In the GenCheck package, the indexing scheme for enumerations has been fixed to
a pair consisting of a Rank (Int) and a Count (Integer), both of which are
natural numbers (i.e. positive integers). The most general definition of rank
is a positive natural number that indexes (finite but possibly empty)
partitions of the set of elements of the type. This two level indexing schema
is recognized by all of the components of GenCheck and is generally the default
mechanism for generating and reporting values.
Two flavours of enumerations are provided in the GenCheck package:
\begin{enumeration}
\item Haskell base (or scalar) types
\item Haskell regular polynomial types (i.e. non-nested Haskell types)
\end{enumeration}
The rank of all base types such as |Int| and |Char| is 1, and the rank of
regular polynomial data types is the number of holes for data elements in the
structure The second index (Count) is an arbitrary Integer type to allow very
large enumerations.
The built in enumeration (Enum) is used for Haskell base types that are
instances of Haskell's Bounded and Enumerated classes (e.g. |[minBound ..
maxBound]|). Enumerations are also provided for |Integer|, |Ratio|,
|Rational|, |Float| and |Double|. These ``scalar'' types require some
additional structure. Most of the base type enumeration functions are in
BaseTypeEnum.lhs.
All Haskell regular polynomial structure types can be enumerated by rank (size)
using a mechanical algorithm based solely on the type constructor. These
enumerations are constructed using the combinators eConst, eNode, eSum, eProd,
etc. to mirror the type's constructor. Recursive structure enumerations
should also be memoized to improve their performance since the count /
selection of value at rank r is dependent on the count / selection of values at
ranks $1$ through $(r-1)$. The eMemoize function provides the default
memoization; additional memoization techniques are also provided in Memoize.lhs
Note: the Enumeration class differs from Haskell's Enum class in that
the index of the enumerated value is unrecoverable, so the methods
succ, pred, enumToInt, etc. are not required for the Enumeration instances.
\begin{code}
module Test.GenCheck.Generator.Enumeration
( Enumeration
, Enumerated(..)
, Counter
, Selector
, mkEnumeration
, mkEnum
, counter
, selector
, get
, getUnsafe
, enumRange
, eMemoize
, eConst
, eNode
, eSum
, eSum3
, eSum4
, eProd
, eProd3
, eProd4
, cConst
, cNode
, cSum
, cSum3
, cSum4
, cProd
, cProd3
, cProd4
, sConst
, sNode
, sSum
, sSum3
, sSum4
, sProd
, sProd3
, sProd4
, Label(..)
) where
import Math.Combinat.Combinations (combinations1)
import Data.Function.Memoize
import Test.GenCheck.Base.Base(Rank,Count)
\end{code}
Note that the actual implementation of |Enumeration| is not exported.

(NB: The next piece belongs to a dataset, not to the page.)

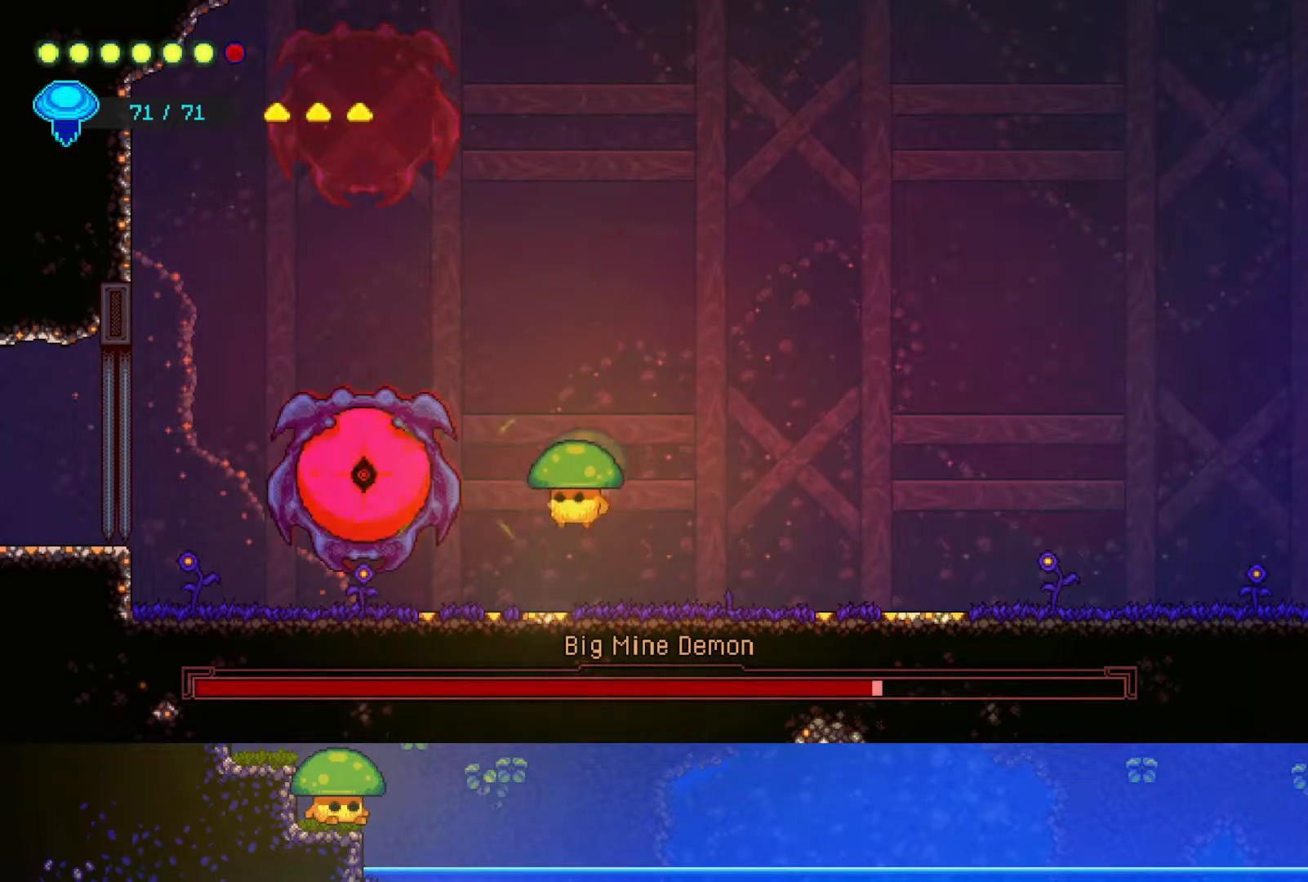
{"buttons": [], "left_stick": "center", "right_stick": "center", "events": [[200, "CROSS", "down"], [200, "SQUARE", "down"], [217, "left_stick", "center"], [350, "CROSS", "up"], [350, "SQUARE", "up"]]}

Instead, smart constructors |mkEnumeration| and |mkEnum| are provided.
|mkEnumeration| applies a default memoization strategy to both the counter and
selector functions. |mkEnum| is just the raw constructor, and is used for
enumerations that will be embedded in other enumerations to avoid redundant
memoization. |mkEnum| should only be needed by experts and the Template Haskell
code that assembles the enumeration combinators based on the type constructor.
An enumerated type may be defined to be an instance of the |Enumerated| class,
which will automatically provide the default generators for that type
as instances of StandardGens in the Generator module.
The structures will have a Label (A, B, etc.) in each ``hole''
that distinguishes the sort of the element.
|get| retrieves a value from an enumeration given a rank and an index,
or returns |Nothing| if the index is outside of the range of the enumeration.
|getUnsafe| assumes the rank and index values are valid and in range,
with unpredictable results if not.
\begin{code}
type Counter = Rank -> Count
type Selector c a = Rank -> Count -> c a
data Enumeration c a = Enum Counter (Selector c a)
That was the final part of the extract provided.